## What is being asked
Quote each of the entries below line by line, keeping every character and line break unchanged.

[Entries from a data collection]

◆ ◆ ◆ ◆ ◆

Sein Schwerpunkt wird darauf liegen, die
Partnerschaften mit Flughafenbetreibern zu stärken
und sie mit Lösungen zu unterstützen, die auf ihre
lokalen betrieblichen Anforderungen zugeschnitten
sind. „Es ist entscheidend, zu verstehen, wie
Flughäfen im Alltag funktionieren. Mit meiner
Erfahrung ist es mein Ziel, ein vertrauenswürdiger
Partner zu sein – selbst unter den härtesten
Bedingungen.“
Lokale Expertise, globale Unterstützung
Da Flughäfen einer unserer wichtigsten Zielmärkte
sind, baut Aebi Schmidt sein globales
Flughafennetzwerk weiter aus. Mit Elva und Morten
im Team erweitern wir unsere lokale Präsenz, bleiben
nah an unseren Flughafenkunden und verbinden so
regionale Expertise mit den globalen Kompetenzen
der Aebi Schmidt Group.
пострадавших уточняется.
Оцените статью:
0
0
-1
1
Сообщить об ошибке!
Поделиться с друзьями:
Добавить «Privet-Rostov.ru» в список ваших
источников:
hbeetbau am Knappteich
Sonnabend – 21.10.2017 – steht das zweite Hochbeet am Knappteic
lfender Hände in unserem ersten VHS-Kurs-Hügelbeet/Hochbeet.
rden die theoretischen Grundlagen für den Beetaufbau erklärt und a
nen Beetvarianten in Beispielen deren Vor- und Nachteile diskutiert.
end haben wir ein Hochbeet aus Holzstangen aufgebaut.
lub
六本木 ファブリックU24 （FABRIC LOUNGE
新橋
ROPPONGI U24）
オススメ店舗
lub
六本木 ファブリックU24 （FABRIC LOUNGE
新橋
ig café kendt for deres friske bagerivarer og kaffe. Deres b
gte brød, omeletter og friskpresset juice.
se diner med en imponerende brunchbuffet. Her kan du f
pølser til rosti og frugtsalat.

◆ ◆ ◆ ◆ ◆

## Result
Sein Schwerpunkt wird darauf liegen, die
Partnerschaften mit Flughafenbetreibern zu stärken
und sie mit Lösungen zu unterstützen, die auf ihre
lokalen betrieblichen Anforderungen zugeschnitten
sind. „Es ist entscheidend, zu verstehen, wie
Flughäfen im Alltag funktionieren. Mit meiner
Erfahrung ist es mein Ziel, ein vertrauenswürdiger
Partner zu sein – selbst unter den härtesten
Bedingungen.“
Lokale Expertise, globale Unterstützung
Da Flughäfen einer unserer wichtigsten Zielmärkte
sind, baut Aebi Schmidt sein globales
Flughafennetzwerk weiter aus. Mit Elva und Morten
im Team erweitern wir unsere lokale Präsenz, bleiben
nah an unseren Flughafenkunden und verbinden so
regionale Expertise mit den globalen Kompetenzen
der Aebi Schmidt Group.
пострадавших уточняется.
Оцените статью:
0
0
-1
1
Сообщить об ошибке!
Поделиться с друзьями:
Добавить «Privet-Rostov.ru» в список ваших
источников:
hbeetbau am Knappteich
Sonnabend – 21.10.2017 – steht das zweite Hochbeet am Knappteic
lfender Hände in unserem ersten VHS-Kurs-Hügelbeet/Hochbeet.
rden die theoretischen Grundlagen für den Beetaufbau erklärt und a
nen Beetvarianten in Beispielen deren Vor- und Nachteile diskutiert.
end haben wir ein Hochbeet aus Holzstangen aufgebaut.
lub
六本木 ファブリックU24 （FABRIC LOUNGE
新橋
ROPPONGI U24）
オススメ店舗
lub
六本木 ファブリックU24 （FABRIC LOUNGE
新橋
ig café kendt for deres friske bagerivarer og kaffe. Deres b
gte brød, omeletter og friskpresset juice.
se diner med en imponerende brunchbuffet. Her kan du f
pølser til rosti og frugtsalat.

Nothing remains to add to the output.